Mais do que qualquer outro episódio, este marcou a vida de Louie. Depois da guerra, o veterano Zamperini continuou a reviver, em pesadelos, noite após noite, aquele momento. Vivia afogado pelo ódio, bebia cada vez mais, arquitectava planos para regressar ao Japão e matar Watanabe. Casara-se e tinha uma filha, mas a família começou a desagregar-se. A guerra acabara cá fora, mas não na sua cabeça.

E então veio a segunda revelação. Um dia, arrastado pela mulher, Cynthia (que conhecera em Março de 1946), Louie foi assistir a um sermão do pregador evangelista Billy Graham. De repente, nesse dia de Outubro de 1949, tudo fez sentido. "Acredito que Deus tinha um plano para a minha vida. Olhando para tudo o que me aconteceu... Acho que só percebi quando ouvi Billy Graham, foi então que percebi que tinha sobrevivido por alguma razão. Percebi que Deus queria que eu fizesse alguma coisa e comecei a fazê-lo."

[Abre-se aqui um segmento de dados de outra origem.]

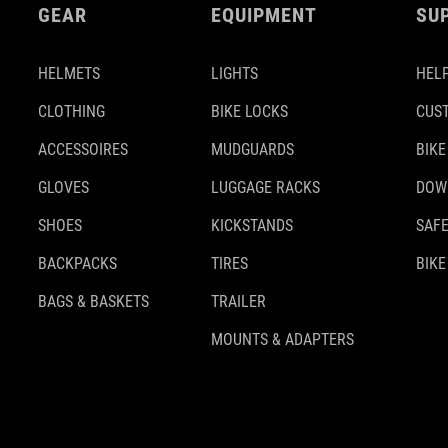
GEAR
EQUIPMENT
SU
HELMETS
LIGHTS
HELP
CLOTHING
BIKE LOCKS
CUS
ACCESSOIRES
MUDGUARDS
BIKE
GLOVES
LUGGAGE RACKS
DOW
SHOES
KICKSTANDS
SAFE
BACKPACKS
TIRES
BIKE
BAGS & BASKETS
TRAILER
MOUNTS & ADAPTERS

De um momento para o outro, Louie percebeu que estava em paz. "Dei-me conta de que tinha perdoado a todos os meus antigos guardas, ao Pássaro, toda a gente. Era toda uma nova vida e tenho-a seguido desde então. A guerra quase me destruiu, tinha pesadelos todas as noites... depois de ter chegado a Cristo, nunca mais tive pesadelos", conta. Reencontrou os guardas (excepto Watanabe, que recusou vê-lo) quando foi convidado para transportar a tocha olímpica dos Jogos Olímpicos de Inverno em Nagano (1998). "Foi um momento muito emotivo. As pessoas, o cenário, tudo tão belo e gracioso, foi o dia mais feliz da minha vida..."

Sempre um final feliz

Esta, recorde-se, é uma história americana. Não faria sentido sem a redenção final. Mas Zamperini está para lá de qualquer lugar-comum. Desde 1949, toda a sua vida foi devotada à causa da Igreja. Fundou e dirigiu um campo para jovens problemáticos nos anos 1970. "Ainda hoje me sinto recompensado quando algum deles me diz que as coisas que lhe ensinei evitaram que acabassem na cadeia e que agora são homens de negócios e bons pais de família!"

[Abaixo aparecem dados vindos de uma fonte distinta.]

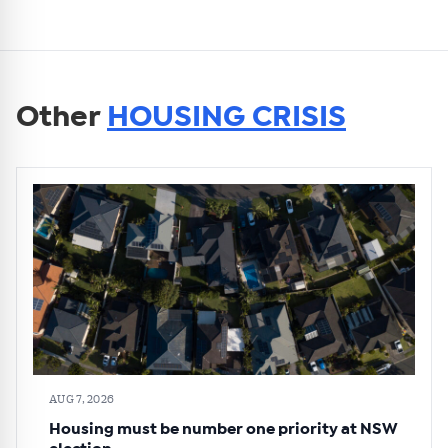
Other
HOUSING CRISIS
AUG 7, 2026
Housing must be number one priority at NSW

Nada lamenta, de nada se arrepende. Acha que a sua força veio da infância, de ter crescido durante os anos da Grande Depressão, quando a vida era difícil. "Não tínhamos comida - apanhávamos cogumelos, caçávamos coelhos... tudo isso nos elevou os níveis de tolerância ao sofrimento. E sofríamos castigos físicos. Dava por mim a pensar, às vezes, quando era espancado nos campos de prisioneiros, que tinha apanhado pior na América!" E ri-se. Ri-se sempre.

Hoje, com um neto de 25 anos que saiu da universidade e procura emprego (e que, tal como ele, adora escalar montanhas), Louie Zamperini mantém a capacidade para soltar uma gargalhada a meio de uma conversa séria. Está aí o livro que conta "a história verdadeira" da sua vida. Vem aí o filme. Não se pense que estas coisas não o afectam: ele só conseguiu ler um capítulo do livro por dia, porque se emocionava. Nas palestras, prefere não ver o vídeo que antecede a sua intervenção, pelos mesmos motivos.

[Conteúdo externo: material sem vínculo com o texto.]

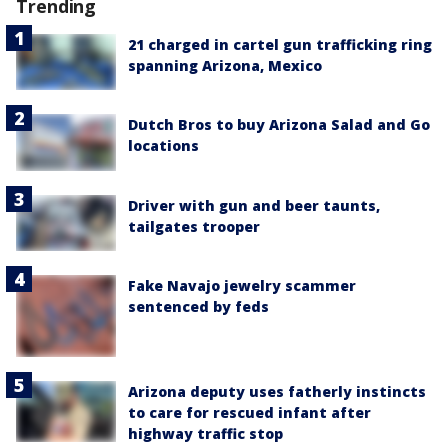
Trending
21 charged in cartel gun trafficking ring
spanning Arizona, Mexico
Dutch Bros to buy Arizona Salad and Go
locations
Driver with gun and beer taunts,
tailgates trooper
Fake Navajo jewelry scammer
sentenced by feds
Arizona deputy uses fatherly instincts
to care for rescued infant after
highway traffic stop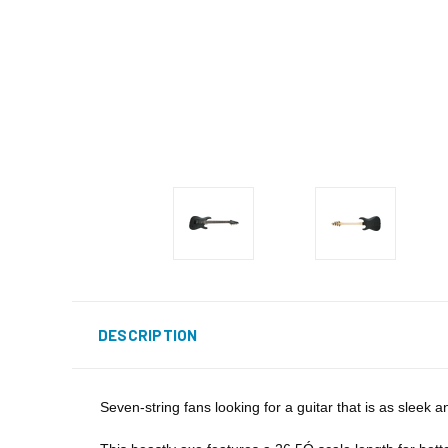
DESCRIPTION
Seven-string fans looking for a guitar that is as sleek 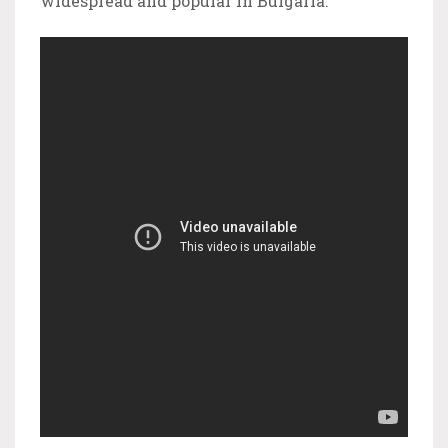
widespread and popular in Bulgaria.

E o filme? "Bom, estou com 94 anos, acho que ainda andarei por cá, ainda sou bastante saudável. Mas não estou muito entusiasmado com o filme, estou mais interessado no livro, porque acho que um livro vai mais directo às mentes e aos corações. Já o filme... bom, eles vão fazer um bom trabalho, têm boa gente, portanto acho que vai ser bom. Vou tentar ver o filme. Vou tentar, até porque estou interessado em perceber quanto será verdade e quanto é que eles "adaptaram"..." E solta mais uma gargalhada. Com ele, tinha mesmo de ser um final feliz.